For identical structural shapes with mitered ends that are less than 5 feet long, the
Engineer will consider ends multiple cut. The Engineer will compute their total weight as
the weight of the shortest parent section from which they can be cut, provided the length
of the parent section is not more than 30 feet.
4. Pins and Rollers
The Engineer will consider the parent section for forged segmental rollers square in
section, and of the same length, width, and thickness as the finished roller.

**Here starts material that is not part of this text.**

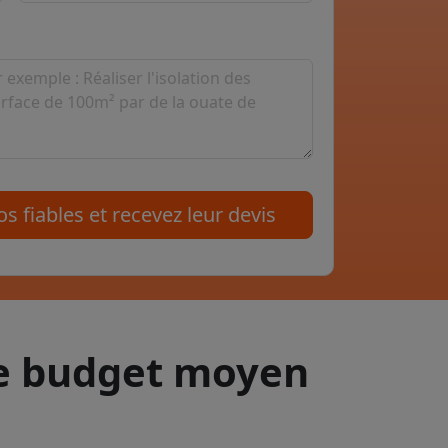
s fiables et recevez leur devis
le budget moyen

The Engineer will compute the weight of hot-rolled bar steel pins and rollers on the basis
of the length shown on the Plans and on the basis of a diameter 1/4 inch greater than
that of the finished pin or roller. The Engineer will compute the weight of cold finished
bar steel pins and rollers on the basis of the net length and diameter shown on the
Plans.
5. Bolts and Tie Rods
The Engineer will compute the weight of bolts over 6 inches long and tie rods including
necessary nuts and washers used for connecting structural steel parts from the nominal
weights as given the American Institute of Steel Construction.
6. Castings
The Engineer will compute the weight of each casting from the net dimensions shown on
the approved shop drawings, with an addition of 10 percent to compensate for fillets and
overruns. Where machine-finished surfaces are required, the Engineer will make an
allowance of 1/8 inch in thickness for each surface so finished. If cored holes are shown
on the Plans, the Engineer will make a deduction for the full size of the core.
7. Pipe
The Engineer will compute the weight from the dimensions shown on the Plans and the
nominal weights of the pipe and fittings.
8. Sheet Metal
The Engineer will compute the weight from the smallest rectangular area from which the
developed surface can be cut.
C. Lump Sum Basis
When the Engineer measures for Structural Steel on a “Lump Sum” basis, the "Lump Sum"

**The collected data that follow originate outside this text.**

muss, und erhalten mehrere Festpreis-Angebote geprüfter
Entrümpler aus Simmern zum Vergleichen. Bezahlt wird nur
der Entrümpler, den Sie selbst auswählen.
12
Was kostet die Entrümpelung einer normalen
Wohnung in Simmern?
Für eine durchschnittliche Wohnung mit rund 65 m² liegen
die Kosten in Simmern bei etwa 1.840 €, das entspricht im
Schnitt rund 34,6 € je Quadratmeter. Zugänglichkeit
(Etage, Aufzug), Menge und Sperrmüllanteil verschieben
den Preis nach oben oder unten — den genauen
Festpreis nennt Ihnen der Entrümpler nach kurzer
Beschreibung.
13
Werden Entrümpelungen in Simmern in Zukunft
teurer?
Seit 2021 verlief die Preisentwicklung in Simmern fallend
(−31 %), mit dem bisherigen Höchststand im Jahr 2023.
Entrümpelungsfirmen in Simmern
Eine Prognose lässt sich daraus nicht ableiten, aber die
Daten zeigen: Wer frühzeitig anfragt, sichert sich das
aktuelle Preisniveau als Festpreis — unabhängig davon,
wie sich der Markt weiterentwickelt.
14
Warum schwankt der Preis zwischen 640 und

includes all Structural Steel required.
1. If any change in design is made which affects the weight of material furnished, the
Engineer will measure the additional Structural Steel in pounds.
616.06 BASIS OF PAYMENT
Pay Item
Structural Steel
Structural Steel
Pay Unit
POUND
LUMP SUM
For adjustments to structural steel as specified in Section 616.05 C, the Engineer will obtain the
unit price by dividing the lump sum bid for “Structural Steel” by the total estimated weight of
structural steel shown on the Plans. The Engineer will use the same calculated rate for
deductions from payments due to reduction in weight due to changes in design.
Such payment is full compensation for furnishing all materials, connection devices, swedge bolt,
equipment, labor, and incidentals to complete the work as specified.